Or if I move to a more expensive - sorry higher AAV - property then I'll use the toilet more and this will be reflected in higher sewerage charges.     Weird. 
Cheers 
Graeme

----------


## Planned LScape

Ive heard this idea bandied about for a couple of years, but havent yet heard of it becoming a rule 
I also heard that farmers can get charged for catchment areas on their farm if they have a dam as a water storage? That sounds worse than the tanks imo, if true. Council's don't own the sky where rain falls!

----------


## woodbe

We have friends on a property in the Adelaide Hills who have a large garden watered off their own dam. (The whole place might be 20 acres or so) It's probably in a catchment area. SA Water or one of their minions directed them to install a meter on the dam. They had to pay for the meter too. They are charged a very low rate for the water compared to city folk, but they do get a bill. I guess this is a rural property in catchment area thing. 
On the other hand, we are in an Adelaide Hills suburb. We have installed a large tank, and also have town water access. I'd be happy to pay nominal amounts for the water we collect as long as our on-site hardware is leased from us at commercial rates and the water quality is guaranteed to town water specification. 
Otherwise, they can stick their bills up their collective sewage plants.  :Biggrin:

----------


## Ashwood

> well ive had a good chat with my friends who are building down on the peninsula and turns out that they were slightly exaggerating the case.
> what they have heard in fact is through a local community group heard that the council will be charging for the reduced runoff into storm water drains without any hard evidence
> i apologise for spreading the rumour as i believed from what i was originally told was that they had been charged and was in the council rate notice as was comparing rates with them
> however something like this charge was discussed between authorities at a recent conference as sewerage disposal is charged at how much water comes into property 
> again apologise

  Thanks Fubar, for the update. Good to hear that it's not confirmed. There's still hope yet for those of us trying to do the right thing by installing rainwater tanks.

----------


## OzWolfbane

I have emailed yaraa valley water, lets see what they say

----------


## Tawny

The Essential Services Commission sets the rules for water pricing and have been conducting a review - go to   http://www.esc.vic.gov.au/public/Water/ 
Also, here's a PowerPoint laying out some of the issues around sewage charges  www.esc.vic.gov.au/NR/rdonlyres/4D9384C9-DFA9-4FB8-AB35-D5AE154F34F3/0/YVW2Slides.ppt 
Looks to me like the water tank surcharge is probably just a rumour.  :Roll Eyes (Sarcastic):

----------


## XT4V

> I have emailed yaraa valley water, lets see what they say

  any updates on this?  :Cool:

----------


## cilkorules

Remember those water signs you could purchase for your properties,
"grey water systems in use on premesis"
"Water tank on property"  etc
from bunings or hardware shops, a mate i know said to me not too long ago that when the water meter man comes around to check  house meters etc.... 
there is a Box next to the your lot number to tick if water tanks are used on property..
I may not be 100 % correct to the T but, this information is then used to add cost for extra sewage and other costs ...etc 
Be good idea to get rid of those signs guys...

----------


## D.M.S

so at the end of the day is it worth claiming the rebate or not?
I was thinking of getting a tank (1000L) just for garden use.

----------


## Terrian

> so at the end of the day is it worth claiming the rebate or not?
> I was thinking of getting a tank (1000L) just for garden use.

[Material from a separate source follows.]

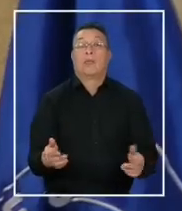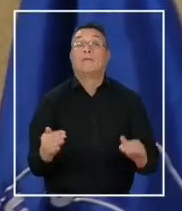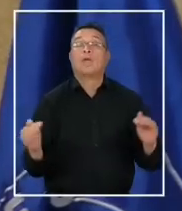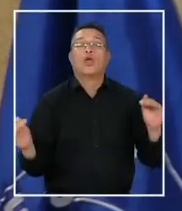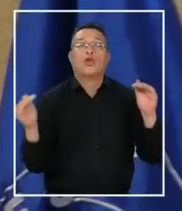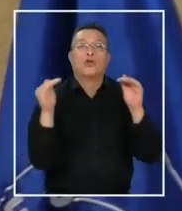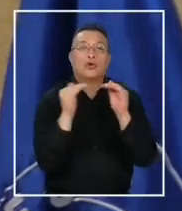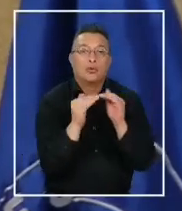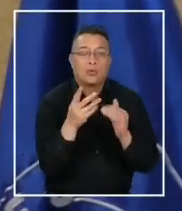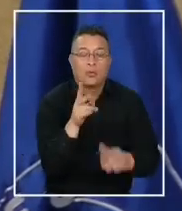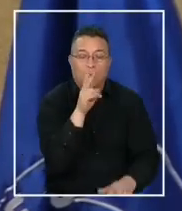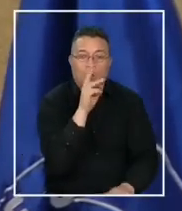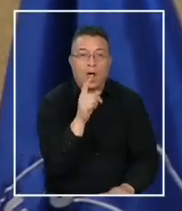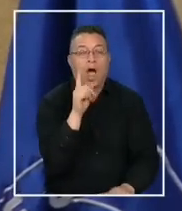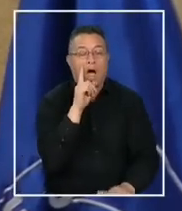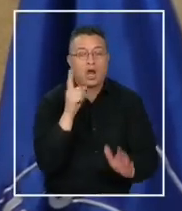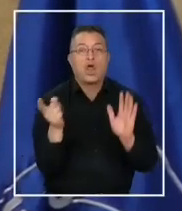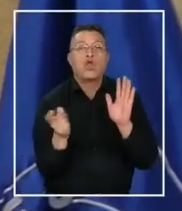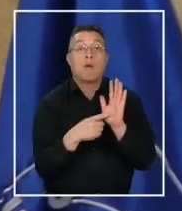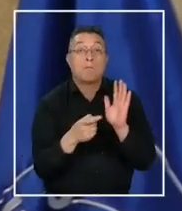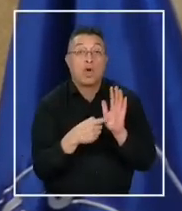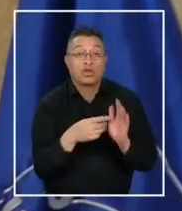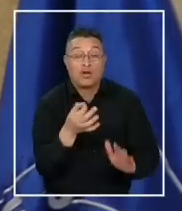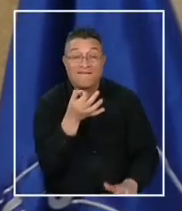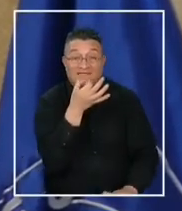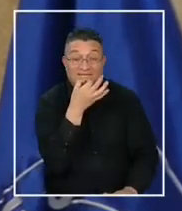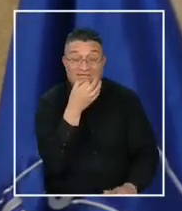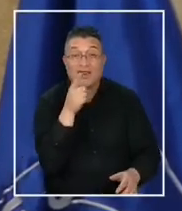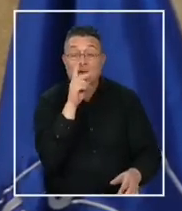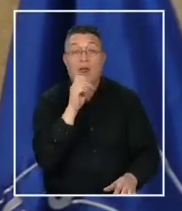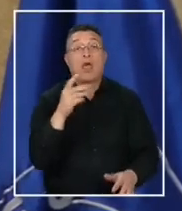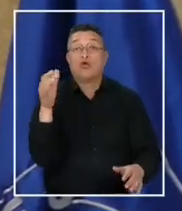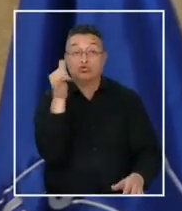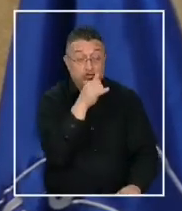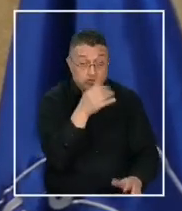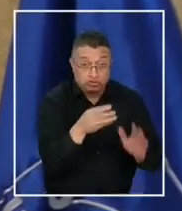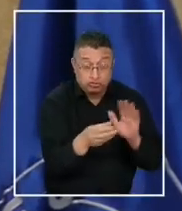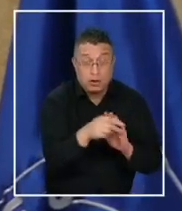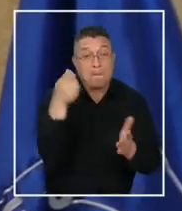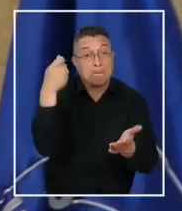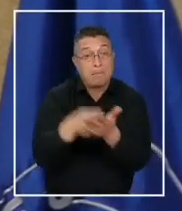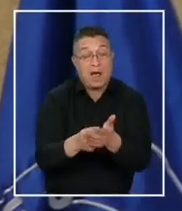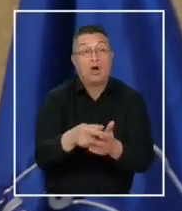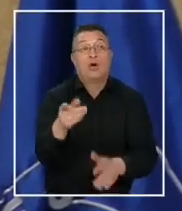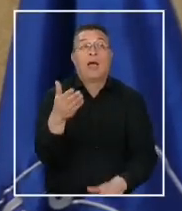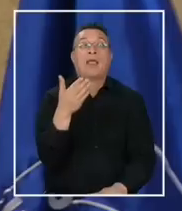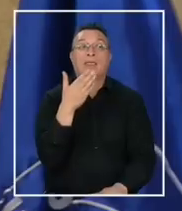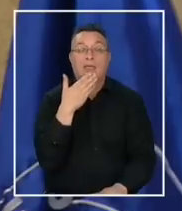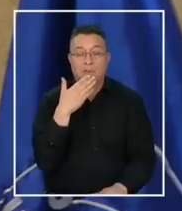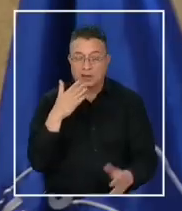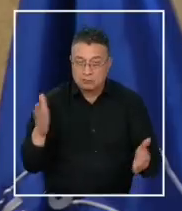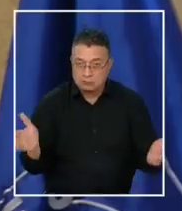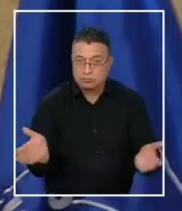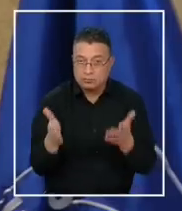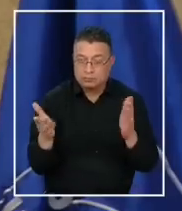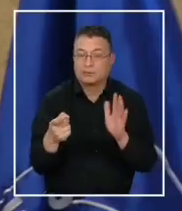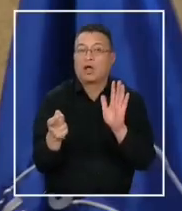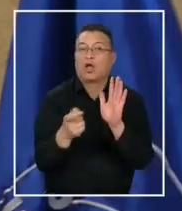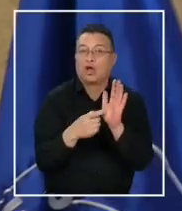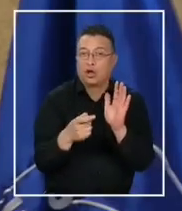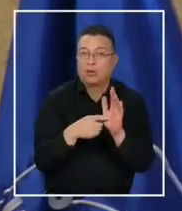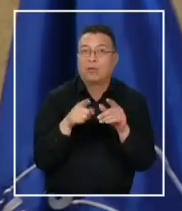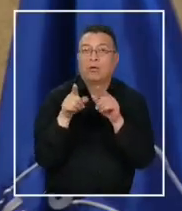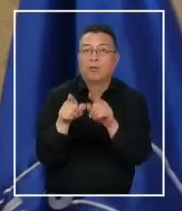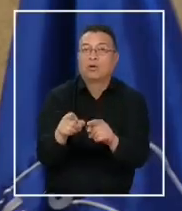como existen impuestos verdes, el que contamina paga, que existen también incentivos tributarios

  we did, installed a couple of 5,500lt tanks, hooked up to laundry & toilet, got $1,000 back.
Wont save $$ on the water bill, but will be able to water the veggie patch when ever we want.

----------


## HomeBuilder

> there is a Box next to the your lot number to tick if water tanks are used on property..
> I may not be 100 % correct to the T but, this information is then used to add cost for extra sewage and other costs ...etc
> Be good idea to get rid of those signs guys...

  In country Victoria the local water authority gets lots of calls dobbing in people using water on a day they shouldn't.  With stage 4 water restrictions, they have asked to be told about illegal water use.  I know that they then have to send someone round to the property to see if someone is legitimately using bore water, grey or tankwater before they can warn or fine them.  I wonder if the meter reader is taking note of tank, bore and grey water users to save them a trip to the property if there's a complaint?  That's what I'd do if I was them.

----------